The study showed that the low-carbohydrate diet was extremely effective at improving the cholesterol profile, reducing the total cholesterol-to-good cholesterol ratio by 20 percent. The low-fat diet showed a 12 percent reduction in the ratio. The Mediterranean diet proved best for lowering fasting glucose levels in diabetics.

Both the Mediterranean and low-fat diets restricted calories, with the Mediterranean diet containing the highest amounts of dietary fiber and monounsaturated/saturated fat. The low-carb diet had the highest amounts of protein, fat and dietary cholesterol.

"Women tended to lose more weight on the Mediterranean diet," the researchers reported.

Nearly 85 percent of the study’s participants were maintaining their diets at the two-year mark, due in part to their workplace cafeteria, the Nuclear Research Center in Israel, which prepares healthy dishes every day for each group. Additionally, the participants’ spouses were taught to help the volunteers at home.

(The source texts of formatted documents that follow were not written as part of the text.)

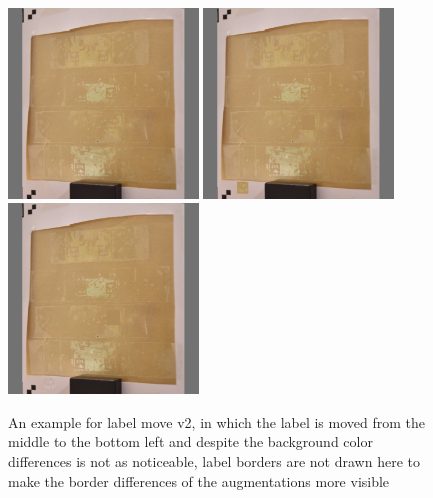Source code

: \documentclass[10pt]{book}
\begin{document}
\begin{figure}
  \centering
     {\includegraphics[width=0.45\textwidth]{image/aug_lm2_before}}
     {\includegraphics[width=0.45\textwidth]{image/aug_lm2_after_old}}
     {\includegraphics[width=0.45\textwidth]{image/aug_lm2_after}}
  \caption{An example for label move v2, in which the label is moved from the middle to the bottom left and despite the background color differences is not as noticeable, label borders are not drawn here to make the border differences of the augmentations more visible}
  \label{fig:aug_lm2_example}
\end{figure}
\end{document}
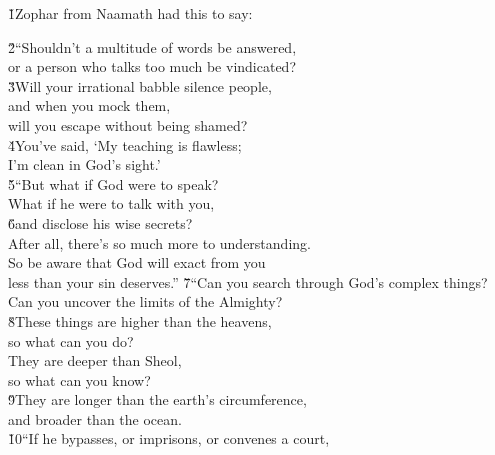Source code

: \v{1}Zophar from Naamath had this to say:

\begin{poetry}
\poeml \v{2}``Shouldn't a multitude of words be answered, \\
\poemll    or a person who talks too much be vindicated? \\
\poeml \v{3}Will your irrational babble silence people, \\
\poemll    and when you mock them, \\
\poemlll       will you escape without being shamed? \\
\poeml \v{4}You've said, `My teaching is flawless; \\
\poemll    I'm clean in God's sight.' \\
\poeml \v{5}``But what if God were to speak? \\
\poemll    What if he were to talk with you, \\
\poeml \v{6}and disclose his wise secrets? \\
\poeml After all, there's so much more to understanding. \\
\poemll    So be aware that God will exact from you \\
\poemlll       less than your sin deserves.''
\poeml \v{7}``Can you search through God's complex things? \\
\poemll    Can you uncover the limits of the Almighty? \\
\poeml \v{8}These things are higher than the heavens, \\
\poemll    so what can you do? \\
\poeml They are deeper than Sheol, \\
\poemll    so what can you know? \\
\poeml \v{9}They are longer than the earth's circumference, \\
\poemll    and broader than the ocean. \\
\poeml \v{10}``If he bypasses, or imprisons, or convenes a court, \\

\end{poetry}
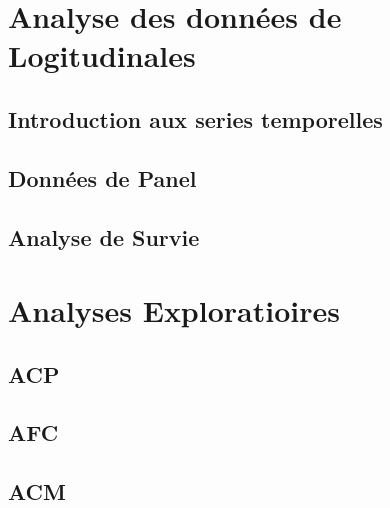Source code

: \documentclass[
]{book}
\begin{document}
\hypertarget{analyse-des-donnuxe9es-de-logitudinales}{%
\chapter{Analyse des données de Logitudinales}\label{analyse-des-donnuxe9es-de-logitudinales}}

\hypertarget{introduction-aux-series-temporelles}{%
\section{Introduction aux series temporelles}\label{introduction-aux-series-temporelles}}

\hypertarget{donnuxe9es-de-panel}{%
\section{Données de Panel}\label{donnuxe9es-de-panel}}

\hypertarget{analyse-de-survie}{%
\section{Analyse de Survie}\label{analyse-de-survie}}

\hypertarget{analyses-exploratioires}{%
\chapter{Analyses Exploratioires}\label{analyses-exploratioires}}

\hypertarget{acp}{%
\section{ACP}\label{acp}}

\hypertarget{afc}{%
\section{AFC}\label{afc}}

\hypertarget{acm}{%
\section{ACM}\label{acm}}

  
\end{document}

"The low-fat, restricted-calorie diet was based on American Heart Association guidelines. We aimed at an energy intake of 1,500 calories per day for women and 1,800 calories per day for men, with 30 percent of calories from fat, 10 percent of calories from saturated fat, and an intake of 300 mg of cholesterol per day," the researchers wrote in a report about the study.

"The participants were counseled to consume low-fat grains, vegetables, fruits, and legumes and to limit their consumption of additional fats, sweets and high-fat snacks."

The Mediterranean diet allowed for 1,800 calories for men and 1,500 for women, and was high in vegetables and low in red meat, with fish and poultry typically replacing beef. The fat consisted primarily of olive oil and a few nuts each day.

The low-carbohydrate diet was modeled on the Atkins diet, which did not limit calories but instead cut back on the intake of processed carbohydrates.

"However, the participants were counseled to choose vegetarian sources of fat and protein and to avoid trans fat," the researchers wrote.

The study was published in the New England Journal of Medicine.